Dans l’intervalle, je continuais d’écrire pour une autre revue, « VO2 Marathon », créée en 1989 par Gilles BERTRAND  et Odile BAUDRIER . Dans le cadre de cette collaboration, un certain nombre d’ouvrages thématiques fut écrit. Il y eut d’abord : « 42 questions sur le marathon », co-écrit avec le champion belge Vincent ROUSSEAU, puis en 2000 je proposai un ouvrage avant-gardiste pour l’époque, « le guide pratique du trail », qui connut plusieurs rééditions.

En 2001, les lecteurs eurent entre les mains : « 180 recettes performance et santé du coureur » (écrit en même temps que je travaillais sur l’ouvrage « Diététique et micronutrition du sportif ».

Ma plus grande fierté tient au fait que les lecteurs ayant mis en œuvre ces recettes, soient encore vivants à ce jour. Certains des plats conçus en l’occasion concernaient des courants alors minoritaires (sans gluten, végétariens) et quelques autres viennent agrémenter les collations des coureurs de l’équipe cycliste professionnel Groupama- FDJ qui, certes, sont payés pour les manger !
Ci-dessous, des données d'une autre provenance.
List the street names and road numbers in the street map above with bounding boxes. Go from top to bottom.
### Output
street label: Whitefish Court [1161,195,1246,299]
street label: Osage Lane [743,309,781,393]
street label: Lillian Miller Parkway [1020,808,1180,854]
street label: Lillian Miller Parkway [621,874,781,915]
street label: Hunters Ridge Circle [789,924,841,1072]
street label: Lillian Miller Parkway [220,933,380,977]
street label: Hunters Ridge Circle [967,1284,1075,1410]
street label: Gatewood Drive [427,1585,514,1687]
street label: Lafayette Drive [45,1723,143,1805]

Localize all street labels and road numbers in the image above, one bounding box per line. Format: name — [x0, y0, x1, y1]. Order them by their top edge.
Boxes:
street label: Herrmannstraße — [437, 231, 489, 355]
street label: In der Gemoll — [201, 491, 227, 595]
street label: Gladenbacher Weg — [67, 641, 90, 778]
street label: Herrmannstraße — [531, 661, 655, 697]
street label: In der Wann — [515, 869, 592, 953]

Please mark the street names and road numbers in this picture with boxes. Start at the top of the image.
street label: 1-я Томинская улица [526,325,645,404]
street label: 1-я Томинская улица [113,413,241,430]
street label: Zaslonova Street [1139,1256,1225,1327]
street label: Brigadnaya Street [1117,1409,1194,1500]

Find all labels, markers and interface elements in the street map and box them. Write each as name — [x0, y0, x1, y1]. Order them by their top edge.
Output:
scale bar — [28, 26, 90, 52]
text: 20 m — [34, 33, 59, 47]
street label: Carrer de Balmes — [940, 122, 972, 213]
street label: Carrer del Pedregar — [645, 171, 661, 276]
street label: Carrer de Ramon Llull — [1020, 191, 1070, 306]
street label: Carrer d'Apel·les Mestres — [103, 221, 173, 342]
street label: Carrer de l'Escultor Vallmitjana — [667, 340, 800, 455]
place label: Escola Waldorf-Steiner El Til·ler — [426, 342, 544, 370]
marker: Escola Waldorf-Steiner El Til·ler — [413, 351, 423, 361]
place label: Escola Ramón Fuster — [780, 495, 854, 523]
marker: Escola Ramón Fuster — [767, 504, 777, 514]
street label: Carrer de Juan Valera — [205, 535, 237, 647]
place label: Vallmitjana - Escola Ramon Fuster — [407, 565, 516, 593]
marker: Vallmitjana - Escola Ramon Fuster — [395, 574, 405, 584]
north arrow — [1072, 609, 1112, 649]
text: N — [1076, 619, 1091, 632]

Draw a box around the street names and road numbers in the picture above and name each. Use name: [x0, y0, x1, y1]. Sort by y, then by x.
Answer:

En 2003, mettant à profit le temps libre occasionné par une hernie discale récalcitrante m’ayant immobilisé tout l’été, je produisais : « l’entraînement n’est pas une science », qui est celui de mes ouvrages qui, à mes yeux, a le moins bénéficié du retour qu’il méritait. Il revisitait un certain nombre de principes d’entraînement, qui ont servi de réflexion par la suite, lorsque j’ai rédigé « l’épinutrition du sportif ». Je parlais déjà d’adaptation et ne concevais pas qu’on dissocie les effets propres de l’activité de ceux du stress, de l’alimentation et de l’ensemble des contraintes subies par les sportifs. Cela rompait totalement avec la vision de l’époque, voire de celle de l’année 2020 !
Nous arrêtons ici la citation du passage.